### Prompt
Wherever the string "nicht" shows up in the data below, copy the whole line.

Collected data:
BEGIN
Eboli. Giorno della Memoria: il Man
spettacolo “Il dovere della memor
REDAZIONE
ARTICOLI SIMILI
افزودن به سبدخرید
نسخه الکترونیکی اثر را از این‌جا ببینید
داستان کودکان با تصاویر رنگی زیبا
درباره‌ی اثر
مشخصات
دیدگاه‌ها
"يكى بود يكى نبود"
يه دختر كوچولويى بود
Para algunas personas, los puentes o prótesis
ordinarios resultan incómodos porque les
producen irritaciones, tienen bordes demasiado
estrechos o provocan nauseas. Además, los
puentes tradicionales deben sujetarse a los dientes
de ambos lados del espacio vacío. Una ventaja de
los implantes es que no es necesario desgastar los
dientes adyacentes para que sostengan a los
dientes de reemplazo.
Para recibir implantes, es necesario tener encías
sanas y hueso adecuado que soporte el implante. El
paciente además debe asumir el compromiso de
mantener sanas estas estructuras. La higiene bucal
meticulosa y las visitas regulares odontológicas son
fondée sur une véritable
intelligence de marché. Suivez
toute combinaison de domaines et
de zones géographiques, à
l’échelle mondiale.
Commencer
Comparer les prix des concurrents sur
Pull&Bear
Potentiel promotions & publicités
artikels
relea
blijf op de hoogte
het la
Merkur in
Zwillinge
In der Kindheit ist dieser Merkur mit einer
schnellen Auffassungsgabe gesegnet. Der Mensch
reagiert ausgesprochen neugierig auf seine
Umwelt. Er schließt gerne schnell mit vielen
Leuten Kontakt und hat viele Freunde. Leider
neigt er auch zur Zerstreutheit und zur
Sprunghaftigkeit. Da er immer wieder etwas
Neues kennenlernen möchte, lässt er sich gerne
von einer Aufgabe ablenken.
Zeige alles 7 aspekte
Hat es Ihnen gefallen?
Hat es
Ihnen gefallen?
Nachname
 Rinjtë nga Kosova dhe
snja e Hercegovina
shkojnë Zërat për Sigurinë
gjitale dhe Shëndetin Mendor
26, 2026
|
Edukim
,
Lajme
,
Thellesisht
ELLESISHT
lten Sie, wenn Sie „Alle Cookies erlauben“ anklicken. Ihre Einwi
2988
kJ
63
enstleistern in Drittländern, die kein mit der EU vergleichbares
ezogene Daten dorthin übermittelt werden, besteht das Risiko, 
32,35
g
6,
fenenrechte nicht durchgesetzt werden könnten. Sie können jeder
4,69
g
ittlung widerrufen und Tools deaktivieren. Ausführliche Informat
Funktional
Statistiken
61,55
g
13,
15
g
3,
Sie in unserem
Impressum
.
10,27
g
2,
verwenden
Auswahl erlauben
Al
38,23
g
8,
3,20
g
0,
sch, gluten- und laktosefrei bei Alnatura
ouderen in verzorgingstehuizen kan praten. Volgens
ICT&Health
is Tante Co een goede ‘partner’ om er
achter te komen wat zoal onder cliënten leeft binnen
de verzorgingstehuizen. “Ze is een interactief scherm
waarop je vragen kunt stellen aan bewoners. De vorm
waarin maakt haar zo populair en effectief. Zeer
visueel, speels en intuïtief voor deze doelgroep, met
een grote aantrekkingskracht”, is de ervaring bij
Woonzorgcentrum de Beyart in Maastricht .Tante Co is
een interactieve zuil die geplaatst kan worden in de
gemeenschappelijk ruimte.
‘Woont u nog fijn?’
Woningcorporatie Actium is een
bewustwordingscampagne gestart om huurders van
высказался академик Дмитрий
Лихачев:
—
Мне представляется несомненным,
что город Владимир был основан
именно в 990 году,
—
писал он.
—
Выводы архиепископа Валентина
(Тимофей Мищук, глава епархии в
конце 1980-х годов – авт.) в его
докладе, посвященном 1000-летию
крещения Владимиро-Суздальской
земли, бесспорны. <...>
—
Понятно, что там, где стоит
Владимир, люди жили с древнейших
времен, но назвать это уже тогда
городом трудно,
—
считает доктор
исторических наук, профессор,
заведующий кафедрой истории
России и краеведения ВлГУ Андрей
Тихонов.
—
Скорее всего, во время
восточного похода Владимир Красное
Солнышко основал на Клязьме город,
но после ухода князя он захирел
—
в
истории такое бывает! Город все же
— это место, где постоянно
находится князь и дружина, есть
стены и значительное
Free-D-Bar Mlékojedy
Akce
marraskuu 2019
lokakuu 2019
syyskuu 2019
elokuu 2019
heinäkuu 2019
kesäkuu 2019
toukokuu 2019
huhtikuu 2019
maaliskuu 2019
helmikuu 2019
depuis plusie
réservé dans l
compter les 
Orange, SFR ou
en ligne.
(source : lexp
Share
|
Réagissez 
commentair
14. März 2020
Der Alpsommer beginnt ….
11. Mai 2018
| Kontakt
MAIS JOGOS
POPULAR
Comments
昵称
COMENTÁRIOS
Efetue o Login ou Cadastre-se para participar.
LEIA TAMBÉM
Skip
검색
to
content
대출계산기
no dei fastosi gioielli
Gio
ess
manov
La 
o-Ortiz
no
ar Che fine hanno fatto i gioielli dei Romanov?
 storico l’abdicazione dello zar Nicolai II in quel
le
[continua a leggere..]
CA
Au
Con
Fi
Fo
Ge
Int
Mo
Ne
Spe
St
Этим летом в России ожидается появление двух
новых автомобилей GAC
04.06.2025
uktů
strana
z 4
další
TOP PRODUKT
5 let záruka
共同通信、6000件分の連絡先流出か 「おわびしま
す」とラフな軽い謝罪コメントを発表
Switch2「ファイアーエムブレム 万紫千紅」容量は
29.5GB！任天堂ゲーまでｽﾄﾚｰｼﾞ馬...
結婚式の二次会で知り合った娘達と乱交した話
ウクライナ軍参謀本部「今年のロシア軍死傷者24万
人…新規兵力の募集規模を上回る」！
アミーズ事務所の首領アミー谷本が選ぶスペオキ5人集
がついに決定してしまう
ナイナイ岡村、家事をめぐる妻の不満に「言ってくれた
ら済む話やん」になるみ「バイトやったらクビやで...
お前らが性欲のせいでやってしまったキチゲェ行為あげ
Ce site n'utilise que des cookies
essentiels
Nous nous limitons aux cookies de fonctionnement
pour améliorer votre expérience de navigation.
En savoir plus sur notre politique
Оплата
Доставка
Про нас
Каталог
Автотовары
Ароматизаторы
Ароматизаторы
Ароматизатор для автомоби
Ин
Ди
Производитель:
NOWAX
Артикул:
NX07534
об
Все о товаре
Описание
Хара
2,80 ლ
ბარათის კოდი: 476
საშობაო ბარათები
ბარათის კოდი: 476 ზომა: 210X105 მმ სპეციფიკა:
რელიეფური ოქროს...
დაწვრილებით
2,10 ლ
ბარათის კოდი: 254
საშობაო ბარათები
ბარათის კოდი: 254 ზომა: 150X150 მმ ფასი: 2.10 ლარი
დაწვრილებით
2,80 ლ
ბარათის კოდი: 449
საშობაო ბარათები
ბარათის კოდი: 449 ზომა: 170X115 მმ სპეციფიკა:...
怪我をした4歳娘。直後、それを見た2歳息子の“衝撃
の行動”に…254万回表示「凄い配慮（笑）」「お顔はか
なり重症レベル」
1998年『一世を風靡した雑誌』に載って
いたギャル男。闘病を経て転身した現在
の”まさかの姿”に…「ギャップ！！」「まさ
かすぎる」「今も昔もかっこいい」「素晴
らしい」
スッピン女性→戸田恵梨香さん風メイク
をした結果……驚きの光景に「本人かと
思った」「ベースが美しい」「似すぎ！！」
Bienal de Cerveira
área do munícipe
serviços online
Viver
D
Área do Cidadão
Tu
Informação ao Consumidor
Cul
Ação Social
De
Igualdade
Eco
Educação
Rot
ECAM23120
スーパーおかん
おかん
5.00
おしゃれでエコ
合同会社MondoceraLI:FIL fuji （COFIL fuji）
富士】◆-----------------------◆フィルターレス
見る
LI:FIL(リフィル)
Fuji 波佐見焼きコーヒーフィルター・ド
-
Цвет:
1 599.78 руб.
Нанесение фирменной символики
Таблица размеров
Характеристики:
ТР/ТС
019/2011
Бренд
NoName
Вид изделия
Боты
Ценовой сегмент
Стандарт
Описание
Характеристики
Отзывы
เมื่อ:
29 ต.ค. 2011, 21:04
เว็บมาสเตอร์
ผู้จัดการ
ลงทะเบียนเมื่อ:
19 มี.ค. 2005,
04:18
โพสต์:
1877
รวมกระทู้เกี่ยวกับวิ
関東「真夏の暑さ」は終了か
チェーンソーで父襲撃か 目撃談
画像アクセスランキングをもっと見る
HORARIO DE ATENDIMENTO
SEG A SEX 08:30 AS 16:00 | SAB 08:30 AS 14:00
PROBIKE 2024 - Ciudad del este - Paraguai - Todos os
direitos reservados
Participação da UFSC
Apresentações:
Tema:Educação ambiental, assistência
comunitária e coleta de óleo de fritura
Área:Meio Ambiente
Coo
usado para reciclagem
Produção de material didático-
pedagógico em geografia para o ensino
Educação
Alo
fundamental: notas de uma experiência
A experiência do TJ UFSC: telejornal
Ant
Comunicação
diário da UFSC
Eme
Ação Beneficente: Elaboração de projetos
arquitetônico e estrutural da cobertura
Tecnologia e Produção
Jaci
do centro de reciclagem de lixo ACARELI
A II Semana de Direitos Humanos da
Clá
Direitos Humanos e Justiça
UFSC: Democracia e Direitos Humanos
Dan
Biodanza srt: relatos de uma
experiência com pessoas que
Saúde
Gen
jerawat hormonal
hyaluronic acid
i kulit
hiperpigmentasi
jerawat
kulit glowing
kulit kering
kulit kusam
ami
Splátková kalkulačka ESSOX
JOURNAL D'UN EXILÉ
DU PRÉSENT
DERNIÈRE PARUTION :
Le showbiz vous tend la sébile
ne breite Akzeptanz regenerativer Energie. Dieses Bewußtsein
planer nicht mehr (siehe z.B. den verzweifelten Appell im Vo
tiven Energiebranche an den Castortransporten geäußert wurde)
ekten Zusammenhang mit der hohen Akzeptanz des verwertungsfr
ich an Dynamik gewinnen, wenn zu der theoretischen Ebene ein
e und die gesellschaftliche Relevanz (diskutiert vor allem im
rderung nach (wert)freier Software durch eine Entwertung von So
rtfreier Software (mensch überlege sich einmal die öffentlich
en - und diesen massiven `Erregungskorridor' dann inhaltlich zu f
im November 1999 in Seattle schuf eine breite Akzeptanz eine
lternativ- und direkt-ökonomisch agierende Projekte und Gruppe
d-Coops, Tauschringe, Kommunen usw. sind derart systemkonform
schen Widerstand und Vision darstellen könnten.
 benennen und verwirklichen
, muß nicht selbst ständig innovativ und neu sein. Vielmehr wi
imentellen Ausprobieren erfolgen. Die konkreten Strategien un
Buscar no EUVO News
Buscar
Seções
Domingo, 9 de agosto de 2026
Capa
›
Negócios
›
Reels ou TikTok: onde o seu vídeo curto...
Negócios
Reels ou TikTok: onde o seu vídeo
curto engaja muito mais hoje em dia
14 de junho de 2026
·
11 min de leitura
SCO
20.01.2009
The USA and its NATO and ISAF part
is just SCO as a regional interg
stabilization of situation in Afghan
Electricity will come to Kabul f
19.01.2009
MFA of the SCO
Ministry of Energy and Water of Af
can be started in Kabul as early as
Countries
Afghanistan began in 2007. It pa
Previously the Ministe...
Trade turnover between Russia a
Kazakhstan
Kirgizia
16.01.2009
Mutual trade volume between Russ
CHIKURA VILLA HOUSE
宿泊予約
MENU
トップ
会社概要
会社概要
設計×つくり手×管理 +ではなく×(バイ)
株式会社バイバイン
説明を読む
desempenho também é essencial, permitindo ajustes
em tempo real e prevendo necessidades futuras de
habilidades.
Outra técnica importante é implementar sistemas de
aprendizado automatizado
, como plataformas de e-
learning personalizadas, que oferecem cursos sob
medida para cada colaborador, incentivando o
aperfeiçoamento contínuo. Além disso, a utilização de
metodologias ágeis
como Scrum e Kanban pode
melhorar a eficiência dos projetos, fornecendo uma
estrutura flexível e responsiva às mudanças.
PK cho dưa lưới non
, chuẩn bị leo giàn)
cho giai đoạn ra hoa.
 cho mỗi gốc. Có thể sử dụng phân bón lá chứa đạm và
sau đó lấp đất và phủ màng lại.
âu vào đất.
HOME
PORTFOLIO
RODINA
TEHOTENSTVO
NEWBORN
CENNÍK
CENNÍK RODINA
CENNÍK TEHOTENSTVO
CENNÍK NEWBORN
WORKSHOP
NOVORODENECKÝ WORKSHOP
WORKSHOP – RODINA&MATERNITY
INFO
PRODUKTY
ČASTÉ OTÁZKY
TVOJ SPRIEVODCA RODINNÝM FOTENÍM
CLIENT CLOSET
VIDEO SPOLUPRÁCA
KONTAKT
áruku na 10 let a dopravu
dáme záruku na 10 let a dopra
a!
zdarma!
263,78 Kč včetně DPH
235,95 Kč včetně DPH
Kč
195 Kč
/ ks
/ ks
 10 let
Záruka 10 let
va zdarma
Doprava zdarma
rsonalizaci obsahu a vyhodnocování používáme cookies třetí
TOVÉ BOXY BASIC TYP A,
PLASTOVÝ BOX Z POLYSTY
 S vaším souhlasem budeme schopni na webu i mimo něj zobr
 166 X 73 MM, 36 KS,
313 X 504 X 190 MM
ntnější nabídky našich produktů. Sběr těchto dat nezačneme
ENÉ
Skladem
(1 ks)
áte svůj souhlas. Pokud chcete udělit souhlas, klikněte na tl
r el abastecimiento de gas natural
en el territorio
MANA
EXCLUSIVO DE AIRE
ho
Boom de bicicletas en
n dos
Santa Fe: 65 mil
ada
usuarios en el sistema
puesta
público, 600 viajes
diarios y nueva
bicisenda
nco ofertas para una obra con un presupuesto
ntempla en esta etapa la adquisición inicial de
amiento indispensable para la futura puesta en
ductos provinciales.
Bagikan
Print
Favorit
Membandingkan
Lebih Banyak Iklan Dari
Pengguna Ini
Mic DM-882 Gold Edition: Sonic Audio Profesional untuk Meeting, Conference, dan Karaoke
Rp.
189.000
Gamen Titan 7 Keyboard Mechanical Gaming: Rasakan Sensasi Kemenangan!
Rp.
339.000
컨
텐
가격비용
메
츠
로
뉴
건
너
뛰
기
END
### Expected answer
fenenrechte nicht durchgesetzt werden könnten. Sie können jeder
planer nicht mehr (siehe z.B. den verzweifelten Appell im Vo
, muß nicht selbst ständig innovativ und neu sein. Vielmehr wi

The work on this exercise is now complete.